Jack Hannahan - Under team control through 2014, made $1.135MM in 2012. Hannahan is coming off a down year in 2012, but still has a solid glove at third base and a left-handed bat that could provide Arizona platoon and defensive replacement possibilities at the hot corner. With his underwhelming season, Hannahan could come cheap for the D-backs, and provide a platoon partner for both Chris Johnson in 2013 and Matt Davidson in 2014.
Brett Lawrie - Under team control through 2017. Like Moustakas and Kansas City, Lawrie is an option for the D-backs largely because Toronto is in need of starting pitching. But why is the talented Lawrie listed so far down? To me, Moustakas is a better fit for the D-backs due to his big raw power that would play well in home-run-happy Chase Field and reports of much-improved defense in 2012 for Chase's hard infield. Simply put, the Royals' need for pitching is greater, and I can't see the Jays accepting a package for Lawrie that the Royals wouldn't accept for Moustakas, and I would rather have Moose. Further, Lawrie's attitude could be an additional turn-off for the D-backs.
Mike Olt - Under team control through 2018. Olt is a solid defender at third base with big raw power who is blocked by star Adrian Beltre at third base in Texas, and thus has found himself named in a lot of trade rumors. That said, his age (he turned 24 in August) and high strikeout rate at Double-A Frisco this year (24%) are big red flags, and it needs to be wondered whether or not he'd be an upgrade over Matt Davidson at third base over the next six years.
Ian Stewart - Non-tender Candidate. Stewart would be more of a make-good candidate for third base if he were non-tendered by the Cubs than someone worth acquiring via trade. Further, I would expect Stewart to go somewhere else with more available playing time if he were non-tendered - perhaps even back to Chicago on a lower-salary deal. In spite of his many flaws, he can hit for power and plays a valuable position on the diamond.
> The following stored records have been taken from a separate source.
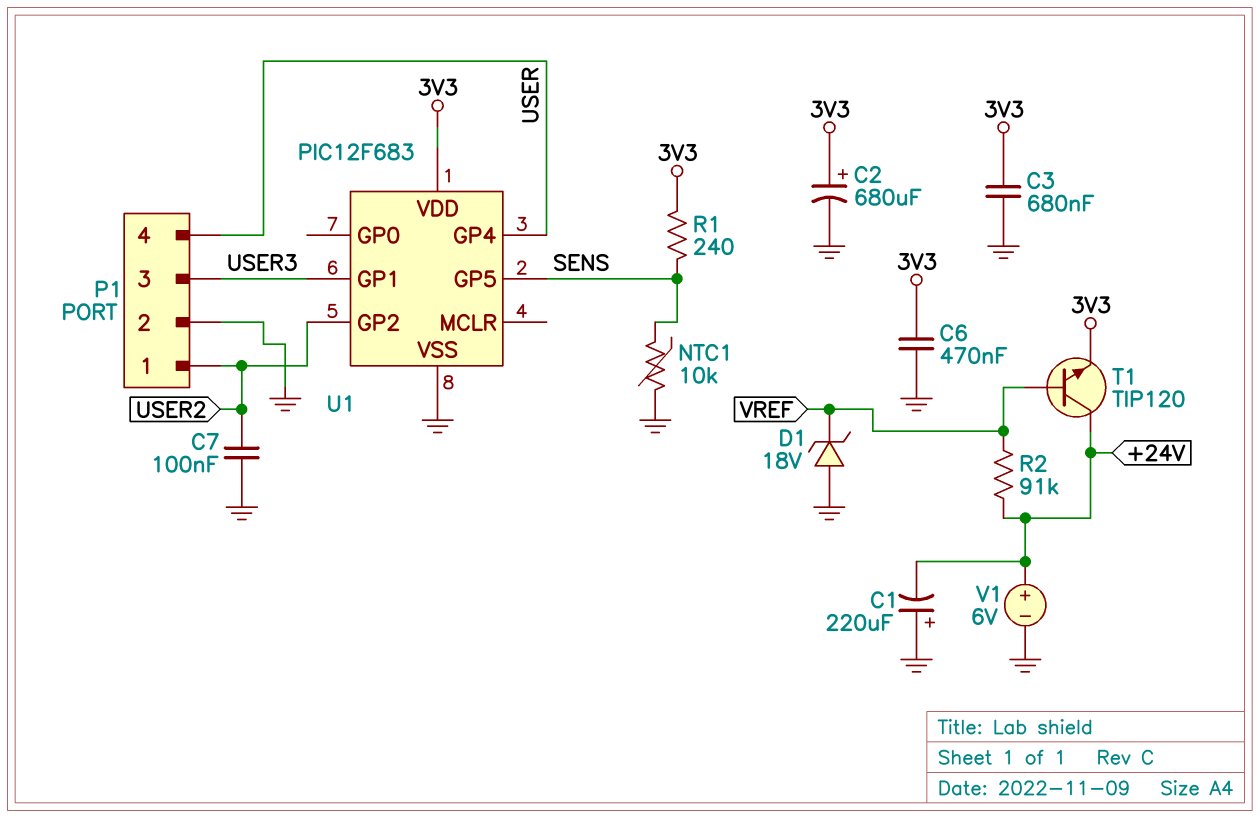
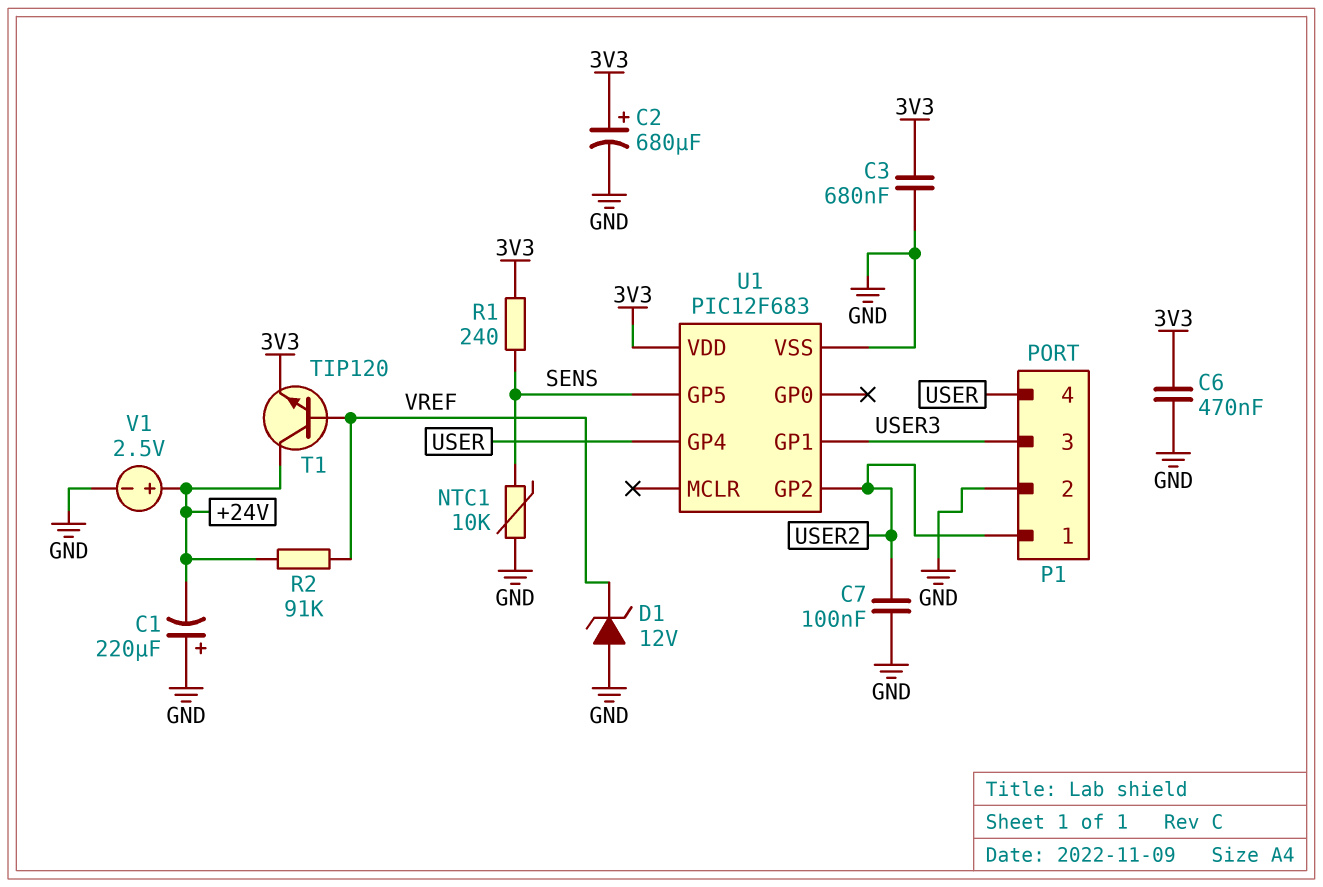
D1: zener 18V (A GND, K VREF) -> zener 12V (A GND, K VREF)
V1: 6V (plus +24V, minus GND) -> 2.5V (plus +24V, minus GND)

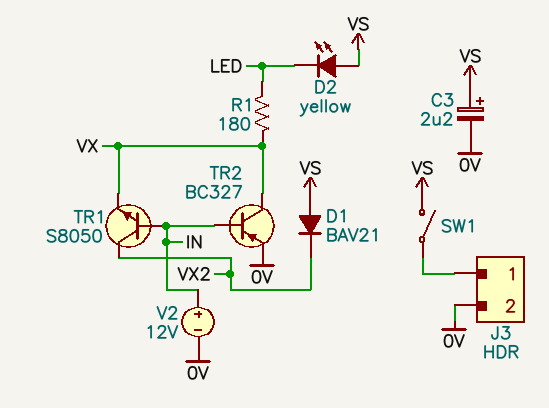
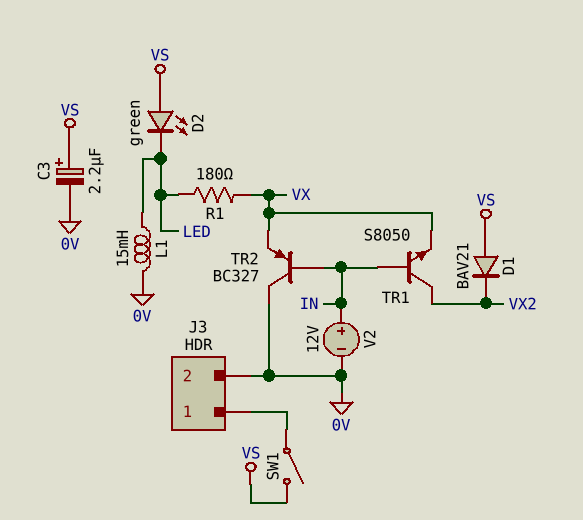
D2: LED yellow (A VS, K LED) -> LED green (A VS, K LED)
L1: none -> 15mH (0V, LED)
TR2: PNP BC327 (B IN, C VX, E 0V) -> PNP BC327 (B IN, C 0V, E VX)

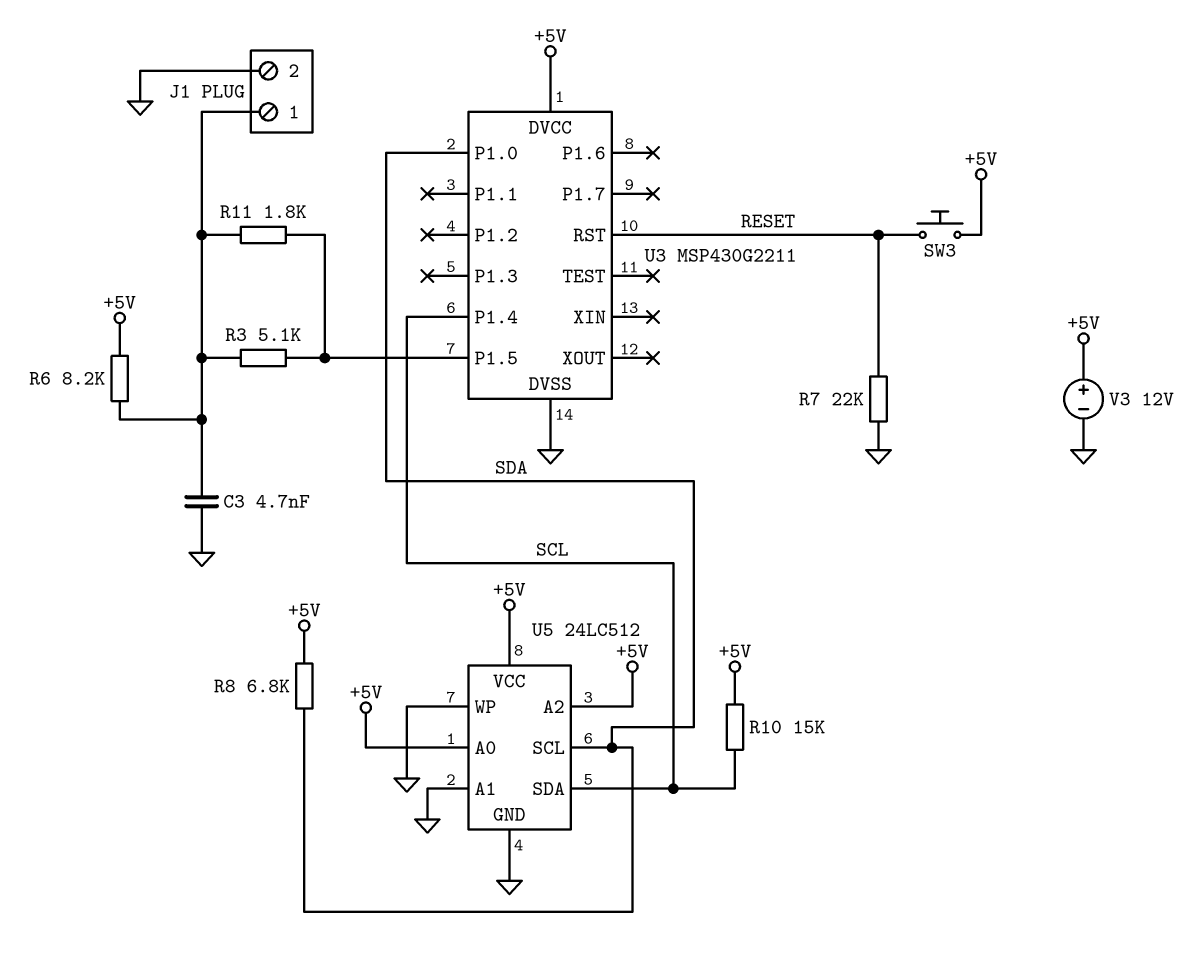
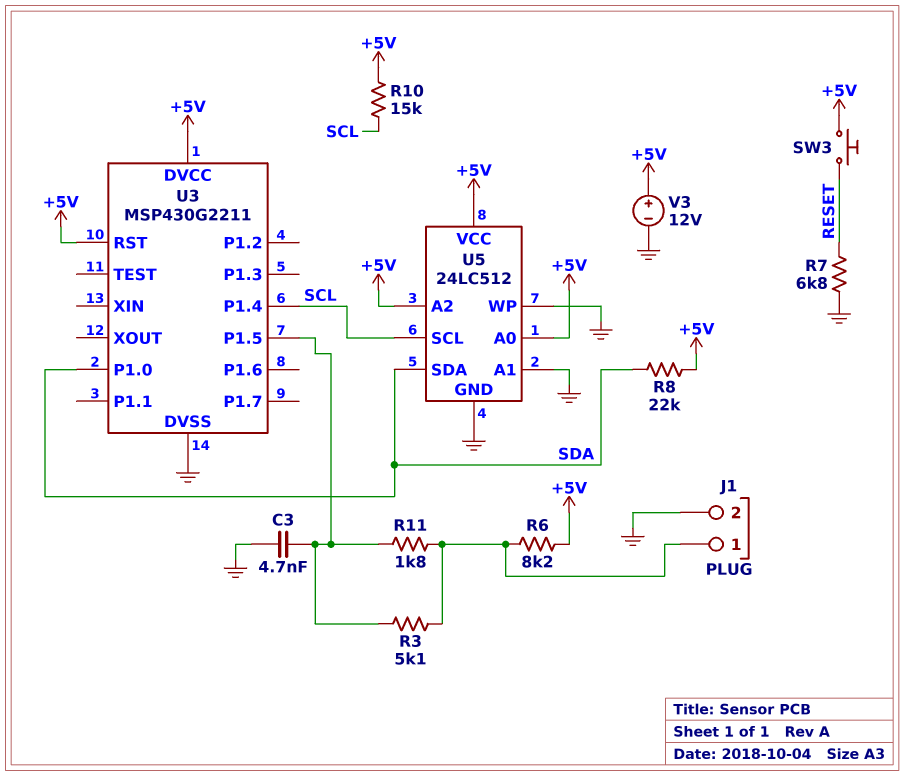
C3: 4.7nF (GND, J1/1) -> 4.7nF (GND, U3/P1.5)
R7: 22k (GND, RESET) -> 6.8k (GND, RESET)
R8: 6.8k (+5V, SDA) -> 22k (+5V, SDA)
U3 pin RST: RESET -> +5V
U5 pin SCL: SDA -> SCL
U5 pin SDA: SCL -> SDA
The options listed above provide not just a wide variety of player types, but of overall strategies to solving the third base dilemma. Whether choosing to surrender significant assets in a big-ticket trade for the long-term or to piece together a new platoon as a stop-gap, Arizona has options available to upgrade its hot corner situation.
What all of these options have in common, though, is that they are low-budget moves. Among the trade options, only Hannahan will have reached arbitration in 2013, and I would guess that Chavez and Izturis will command salaries of around $4MM for 2013 on short-term deals. In short, finances won't limit Arizona's ability to make a significant upgrade at third base for 2013. The question that's more important than money available is whether or not the club views third base a pressing enough issue to part with one of its precious stockpile of young arms or create an infield logjam.